The gradual loosening of restrictions for euthanasia has made headlines in Belgium as an official revealed about 50 people opt to die annually for psychological reasons and a Brussels newspaper profiled a physically healthy 24-year-old woman due to die this summer because she cannot deal with her depression.
Wim Distelmans, chairman of the Federal Euthanasia Commission, said bipolar patients were the majority of the 50-60 psychiatric suicides, between 2 and 3 per cent of the 1,924 persons who died last year by euthanasia, which was legalised in 2002 for terminally ill patients.

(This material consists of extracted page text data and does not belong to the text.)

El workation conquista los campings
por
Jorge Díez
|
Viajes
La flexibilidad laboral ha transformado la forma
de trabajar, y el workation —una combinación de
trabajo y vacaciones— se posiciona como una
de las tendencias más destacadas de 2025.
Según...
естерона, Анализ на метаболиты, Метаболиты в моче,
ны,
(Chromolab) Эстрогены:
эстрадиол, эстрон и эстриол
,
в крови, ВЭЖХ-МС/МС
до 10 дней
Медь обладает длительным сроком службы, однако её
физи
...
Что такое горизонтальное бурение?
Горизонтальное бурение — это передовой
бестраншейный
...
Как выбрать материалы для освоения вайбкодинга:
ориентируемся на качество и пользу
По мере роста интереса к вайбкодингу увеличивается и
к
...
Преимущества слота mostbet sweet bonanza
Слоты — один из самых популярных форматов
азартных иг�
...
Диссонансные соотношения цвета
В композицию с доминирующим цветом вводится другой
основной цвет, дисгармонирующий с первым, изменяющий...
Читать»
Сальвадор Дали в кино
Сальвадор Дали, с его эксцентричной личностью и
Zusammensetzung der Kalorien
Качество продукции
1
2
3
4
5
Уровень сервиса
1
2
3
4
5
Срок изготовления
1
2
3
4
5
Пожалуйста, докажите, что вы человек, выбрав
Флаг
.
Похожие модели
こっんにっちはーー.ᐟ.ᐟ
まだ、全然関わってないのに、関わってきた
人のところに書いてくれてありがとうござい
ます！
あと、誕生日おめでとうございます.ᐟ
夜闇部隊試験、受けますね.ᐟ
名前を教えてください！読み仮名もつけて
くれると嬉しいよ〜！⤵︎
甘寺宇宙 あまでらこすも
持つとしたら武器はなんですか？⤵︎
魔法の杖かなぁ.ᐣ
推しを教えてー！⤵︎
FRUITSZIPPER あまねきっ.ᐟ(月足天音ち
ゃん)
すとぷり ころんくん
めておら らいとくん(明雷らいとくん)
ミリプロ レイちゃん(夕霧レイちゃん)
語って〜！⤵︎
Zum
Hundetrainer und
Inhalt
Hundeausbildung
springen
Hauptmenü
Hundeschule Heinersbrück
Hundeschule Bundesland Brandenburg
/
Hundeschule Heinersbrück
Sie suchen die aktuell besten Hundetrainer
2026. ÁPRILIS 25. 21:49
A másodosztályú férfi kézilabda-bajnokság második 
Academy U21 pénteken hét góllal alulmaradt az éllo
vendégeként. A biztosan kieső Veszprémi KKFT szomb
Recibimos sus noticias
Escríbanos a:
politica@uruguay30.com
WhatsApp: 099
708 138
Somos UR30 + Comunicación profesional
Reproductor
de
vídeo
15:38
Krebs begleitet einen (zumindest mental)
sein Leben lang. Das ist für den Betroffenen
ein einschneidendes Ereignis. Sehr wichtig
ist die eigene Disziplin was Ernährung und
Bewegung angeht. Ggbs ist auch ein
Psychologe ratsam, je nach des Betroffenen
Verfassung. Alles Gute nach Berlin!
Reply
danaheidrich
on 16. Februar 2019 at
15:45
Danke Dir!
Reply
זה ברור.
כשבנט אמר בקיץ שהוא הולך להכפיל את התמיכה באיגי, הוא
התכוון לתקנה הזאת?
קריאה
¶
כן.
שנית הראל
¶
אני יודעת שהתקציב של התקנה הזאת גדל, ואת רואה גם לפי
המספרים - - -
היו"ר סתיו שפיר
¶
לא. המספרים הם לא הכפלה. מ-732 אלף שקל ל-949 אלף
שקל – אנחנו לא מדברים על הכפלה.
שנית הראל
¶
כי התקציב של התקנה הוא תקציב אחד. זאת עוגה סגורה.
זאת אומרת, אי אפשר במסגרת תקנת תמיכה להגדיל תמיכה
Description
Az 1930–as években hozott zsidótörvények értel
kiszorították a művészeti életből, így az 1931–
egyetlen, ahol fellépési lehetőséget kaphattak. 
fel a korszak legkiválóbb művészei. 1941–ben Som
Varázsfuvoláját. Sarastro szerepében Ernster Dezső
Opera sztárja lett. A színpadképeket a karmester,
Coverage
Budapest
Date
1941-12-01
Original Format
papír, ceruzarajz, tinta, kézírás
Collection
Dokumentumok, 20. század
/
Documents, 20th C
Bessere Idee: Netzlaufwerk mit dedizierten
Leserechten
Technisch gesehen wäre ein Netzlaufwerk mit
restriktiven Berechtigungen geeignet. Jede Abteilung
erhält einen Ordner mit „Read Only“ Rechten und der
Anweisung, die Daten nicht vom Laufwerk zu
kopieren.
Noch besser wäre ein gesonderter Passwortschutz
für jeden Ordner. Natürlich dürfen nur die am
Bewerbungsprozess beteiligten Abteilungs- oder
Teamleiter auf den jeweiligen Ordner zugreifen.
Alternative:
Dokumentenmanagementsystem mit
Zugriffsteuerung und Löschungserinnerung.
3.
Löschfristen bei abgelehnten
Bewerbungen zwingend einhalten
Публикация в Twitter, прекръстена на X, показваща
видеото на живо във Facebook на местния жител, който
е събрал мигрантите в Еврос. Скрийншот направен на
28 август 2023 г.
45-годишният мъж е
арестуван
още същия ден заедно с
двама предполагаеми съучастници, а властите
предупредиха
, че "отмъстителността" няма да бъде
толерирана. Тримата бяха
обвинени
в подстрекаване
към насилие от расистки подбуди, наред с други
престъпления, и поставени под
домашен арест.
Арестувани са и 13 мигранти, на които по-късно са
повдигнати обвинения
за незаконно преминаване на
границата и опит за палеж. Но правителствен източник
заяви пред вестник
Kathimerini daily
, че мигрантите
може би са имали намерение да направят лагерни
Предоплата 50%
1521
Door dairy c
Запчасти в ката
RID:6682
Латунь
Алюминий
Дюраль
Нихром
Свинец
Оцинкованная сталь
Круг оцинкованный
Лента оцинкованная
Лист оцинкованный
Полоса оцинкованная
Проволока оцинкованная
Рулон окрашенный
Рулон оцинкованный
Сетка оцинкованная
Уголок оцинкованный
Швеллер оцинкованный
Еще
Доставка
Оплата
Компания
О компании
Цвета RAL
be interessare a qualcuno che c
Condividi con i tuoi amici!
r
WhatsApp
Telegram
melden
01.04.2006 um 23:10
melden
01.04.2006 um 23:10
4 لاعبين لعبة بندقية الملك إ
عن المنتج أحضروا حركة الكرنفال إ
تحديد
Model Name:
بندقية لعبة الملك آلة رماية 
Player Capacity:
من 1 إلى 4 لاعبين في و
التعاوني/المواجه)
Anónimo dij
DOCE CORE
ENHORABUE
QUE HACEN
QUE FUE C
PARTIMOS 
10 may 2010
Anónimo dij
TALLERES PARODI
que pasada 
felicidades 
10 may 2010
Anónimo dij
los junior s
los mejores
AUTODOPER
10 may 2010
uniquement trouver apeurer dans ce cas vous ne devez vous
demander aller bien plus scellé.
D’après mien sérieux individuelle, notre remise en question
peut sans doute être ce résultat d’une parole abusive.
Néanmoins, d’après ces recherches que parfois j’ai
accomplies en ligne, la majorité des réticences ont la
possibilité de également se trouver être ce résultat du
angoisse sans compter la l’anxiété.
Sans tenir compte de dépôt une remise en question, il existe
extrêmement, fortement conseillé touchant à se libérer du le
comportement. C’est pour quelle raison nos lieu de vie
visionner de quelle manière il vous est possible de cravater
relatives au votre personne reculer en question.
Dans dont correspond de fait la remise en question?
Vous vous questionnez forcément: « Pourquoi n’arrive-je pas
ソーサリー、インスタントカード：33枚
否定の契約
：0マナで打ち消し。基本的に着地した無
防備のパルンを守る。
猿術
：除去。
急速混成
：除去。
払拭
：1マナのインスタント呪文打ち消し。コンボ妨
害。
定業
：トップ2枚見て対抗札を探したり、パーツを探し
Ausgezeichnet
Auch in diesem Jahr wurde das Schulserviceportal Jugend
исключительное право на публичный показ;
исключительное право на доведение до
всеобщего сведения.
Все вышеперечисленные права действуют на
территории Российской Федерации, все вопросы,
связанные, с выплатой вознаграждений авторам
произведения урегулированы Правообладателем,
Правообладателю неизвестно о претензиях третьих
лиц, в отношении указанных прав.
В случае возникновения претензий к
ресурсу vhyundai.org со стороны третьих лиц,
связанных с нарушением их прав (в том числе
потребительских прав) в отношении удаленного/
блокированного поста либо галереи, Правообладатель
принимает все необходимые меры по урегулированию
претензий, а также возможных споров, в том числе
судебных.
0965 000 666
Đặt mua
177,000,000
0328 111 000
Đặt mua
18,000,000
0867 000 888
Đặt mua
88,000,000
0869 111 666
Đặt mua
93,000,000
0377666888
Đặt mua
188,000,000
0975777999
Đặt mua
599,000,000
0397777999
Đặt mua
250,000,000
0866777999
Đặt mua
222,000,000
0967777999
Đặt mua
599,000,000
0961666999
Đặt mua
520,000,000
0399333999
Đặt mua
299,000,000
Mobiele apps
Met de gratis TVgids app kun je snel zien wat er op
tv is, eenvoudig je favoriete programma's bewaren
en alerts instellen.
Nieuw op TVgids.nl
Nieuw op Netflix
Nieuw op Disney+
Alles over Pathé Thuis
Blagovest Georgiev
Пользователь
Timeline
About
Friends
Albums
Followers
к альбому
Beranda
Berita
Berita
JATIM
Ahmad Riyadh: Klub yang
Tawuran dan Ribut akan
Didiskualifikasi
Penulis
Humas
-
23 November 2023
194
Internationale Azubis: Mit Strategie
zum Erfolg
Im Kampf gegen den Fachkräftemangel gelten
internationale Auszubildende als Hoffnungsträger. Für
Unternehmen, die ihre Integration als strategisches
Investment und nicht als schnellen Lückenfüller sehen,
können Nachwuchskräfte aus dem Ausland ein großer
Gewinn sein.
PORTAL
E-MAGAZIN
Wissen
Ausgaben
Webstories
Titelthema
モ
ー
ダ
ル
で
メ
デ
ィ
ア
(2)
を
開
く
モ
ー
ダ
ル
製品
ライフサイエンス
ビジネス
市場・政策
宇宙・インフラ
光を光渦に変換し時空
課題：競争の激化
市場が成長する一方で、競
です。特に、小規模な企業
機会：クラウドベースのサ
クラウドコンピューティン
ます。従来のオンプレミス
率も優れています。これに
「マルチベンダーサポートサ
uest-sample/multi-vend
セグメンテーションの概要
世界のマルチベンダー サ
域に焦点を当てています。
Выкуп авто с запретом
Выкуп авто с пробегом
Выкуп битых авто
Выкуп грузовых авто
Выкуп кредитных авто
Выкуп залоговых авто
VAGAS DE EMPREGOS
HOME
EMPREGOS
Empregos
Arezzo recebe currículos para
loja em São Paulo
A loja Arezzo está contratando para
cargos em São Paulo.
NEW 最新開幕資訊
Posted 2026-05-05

“Mostly they’re not old, but they’ve suffered for a long time,” he said. “They think they’re not at home in this world.” Distelmans said a rising number of foreigners asked for euthanasia in Belgium, but the country would not allow “euthanasia tourism” and anyway could not deal with foreign psychiatric patients.
The Flemish daily De Morgen drew attention to the trend with a long profile of Laura, a women it said had friends, enjoyed the theatre and good coffee, but said “life isn’t for me.” She came from a broken home and suffered in school, Laura said, creating a “monster” inside herself that she finds unbearable. After she asked to be euthanised, three psychiatrists analysed her and concluded she should be allowed to die.